For the foregoing reasons, we find that the State failed to prove Wise guilty beyond a reasonable doubt of unlawful possession of a weapon by a felon. Accordingly, we vacate his conviction. We need not address Wise‘s issue concerning his credit for time served, as this issue is dispositive of this appeal.
CONCLUSION
The judgment of the circuit court of Henry County is vacated.
Vacated.
JUSTICE CARTER, dissenting:
Applying a typical constructive possession analysis in this case, I would find that the State‘s evidence was sufficient to prove that defendant possessed the gun in question on or about his person. See Rangel, 163 Ill. App. 3d at 739-40 (upholding a defendant‘s conviction of unlawful use of a weapon by a felon where a gun was found on the driver‘s side floor of the vehicle the defendant had been driving); Jastrzemski, 196 Ill. App. 3d at 1039-40; Clodfelder, 172 Ill. App. 3d at 1032-34. The evidence showed that the gun was found inside a glove located on the third-row seat of the minivan defendant was driving and was approximately 5 to 10 feet away from the driver‘s seat of the van. Although defendant was allegedly not the owner of the van, he had been driving the van for some time, had control over the van, and admitted knowledge of the presence of the gun. It was for the trial court, as the trier of fact, to determine whether it believed the testimony of the alleged owner of the gun—that he had taken the gun into the vehicle with him for protection while he was running errands about a month earlier and had forgotten the gun in the vehicle. See Pollard, 2015 IL App (3d) 130467, ¶ 26. In this particular case, the trial court found that the alleged owner‘s testimony was not believable and ultimately concluded that defendant was in possession of the gun. I would affirm the trial court‘s ruling in that regard.

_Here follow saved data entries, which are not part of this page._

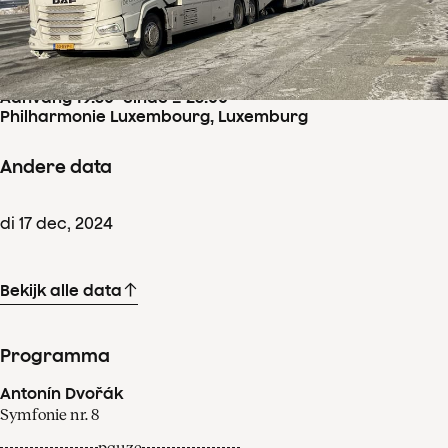
Concertdetails
ma
16
dec
,
2024
Aanvang 19:30
–
einde ± 23:00
Philharmonie Luxembourg, Luxemburg
Andere data
di
17
dec
,
2024
Bekijk alle data
Programma
Antonín Dvořák
Symfonie nr. 8
pauze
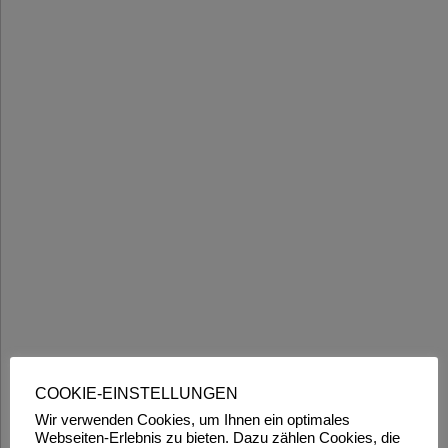
COOKIE-EINSTELLUNGEN
Wir verwenden Cookies, um Ihnen ein optimales
Webseiten-Erlebnis zu bieten. Dazu zählen Cookies, die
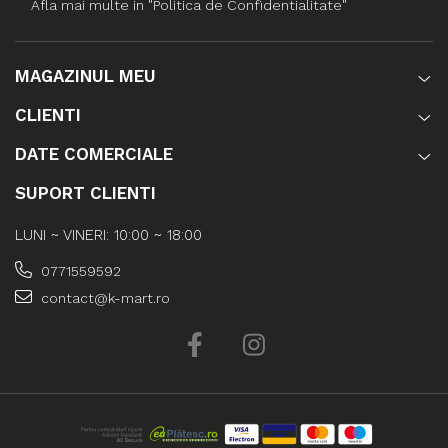
Afla mai multe in "Politica de Confidentialitate"
MAGAZINUL MEU
CLIENTI
DATE COMERCIALE
SUPORT CLIENTI
LUNI ~ VINERI: 10:00 ~ 18:00
0771559592
contact@k-mart.ro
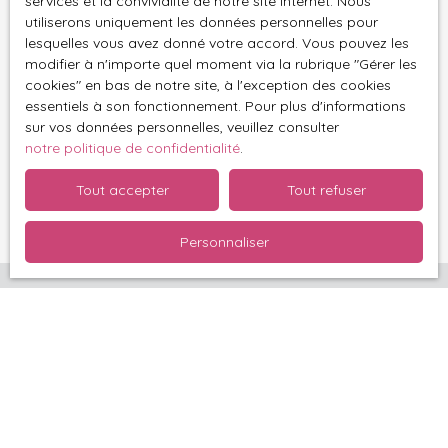
services et la convivialité de notre site internet. Nous
Société Worldline, Service Bloctel, CS 61311, 41013
utiliserons uniquement les données personnelles pour
BLOIS CEDEX.
lesquelles vous avez donné votre accord. Vous pouvez les
modifier à n'importe quel moment via la rubrique ″Gérer les
Pour en savoir plus sur le traitement de vos
cookies″ en bas de notre site, à l'exception des cookies
données personnelles, veuillez consulter notre
essentiels à son fonctionnement. Pour plus d'informations
politique de confidentialité
.
sur vos données personnelles, veuillez consulter
notre politique de confidentialité
.
Recevoir des annonces
Tout accepter
Tout refuser
Personnaliser
Bénéficiez d'un dossier
complet d'estimation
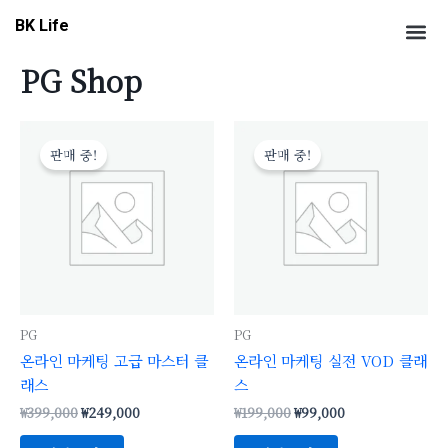
콘
Me
BK Life
텐
츠
PG Shop
로
건
원
현
원
현
너
래
재
래
재
판매 중!
판매 중!
뛰
가
가
가
가
격:
격:
격:
격:
기
₩399,000.
₩249,000.
₩199,000.
₩99,000.
PG
PG
온라인 마케팅 고급 마스터 클
온라인 마케팅 실전 VOD 클래
래스
스
₩
399,000
₩
249,000
₩
199,000
₩
99,000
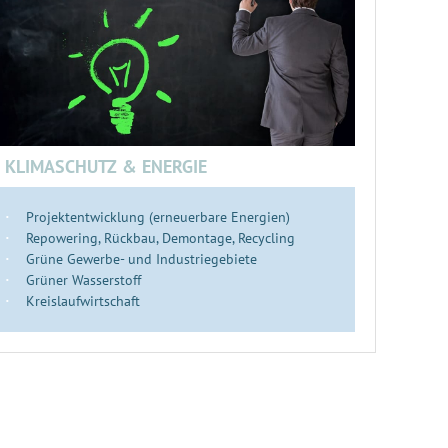
KLIMASCHUTZ & ENERGIE
Projektentwicklung (erneuerbare Energien)
Repowering, Rückbau, Demontage, Recycling
Grüne Gewerbe- und Industriegebiete
Grüner Wasserstoff
Kreislaufwirtschaft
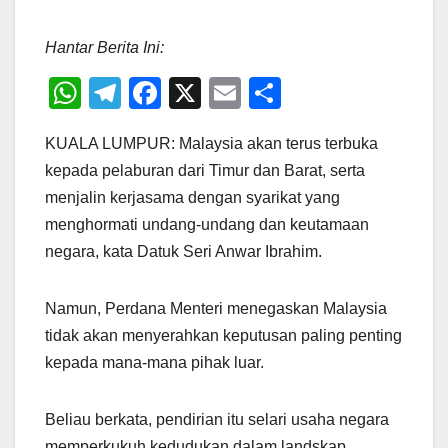
Hantar Berita Ini:
W
T
F
X
E
S
h
el
a
m
h
KUALA LUMPUR: Malaysia akan terus terbuka
at
e
c
ail
ar
kepada pelaburan dari Timur dan Barat, serta
s
gr
e
e
menjalin kerjasama dengan syarikat yang
A
a
b
menghormati undang-undang dan keutamaan
p
m
o
negara, kata Datuk Seri Anwar Ibrahim.
p
o
k
Namun, Perdana Menteri menegaskan Malaysia
tidak akan menyerahkan keputusan paling penting
kepada mana-mana pihak luar.
Beliau berkata, pendirian itu selari usaha negara
memperkukuh kedudukan dalam landskap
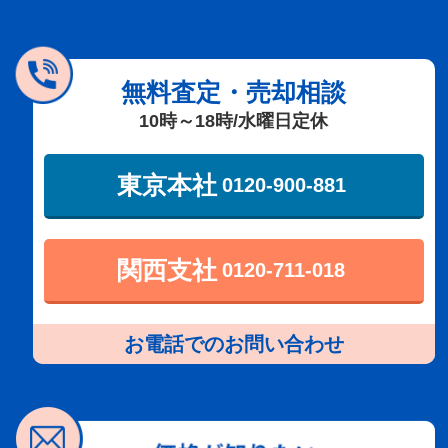
無料査定・売却相談
10時～18時/水曜日定休
東京本社
0120-900-881
関西支社
0120-711-018
お電話でのお問い合わせ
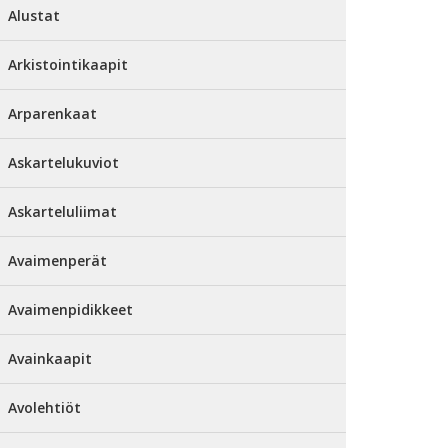
Alustat
Arkistointikaapit
Arparenkaat
Askartelukuviot
Askarteluliimat
Avaimenperät
Avaimenpidikkeet
Avainkaapit
Avolehtiöt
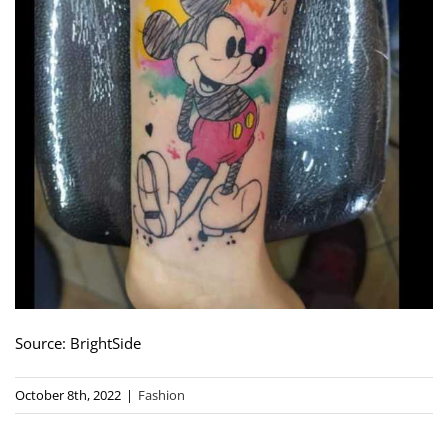
Source: BrightSide
October 8th, 2022
|
Fashion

Decision Under Review: Appeal from the Circuit Court of Henry County, No. 15-CF-170; the Hon. Carol M. Pentuic, Judge, presiding.
Attorneys for Appellant: James E. Chadd, Peter A. Carusona, and Steven Varel, of State Appellate Defender‘s Office, of Ottawa, for appellant.
Attorneys for Appellee: Matthew Schutte, State‘s Attorney, of Cambridge (Patrick Delfino, Thomas D. Arado, and Gary F. Gnidovec, of State‘s Attorneys Appellate Prosecutor‘s Office, of counsel), for the People.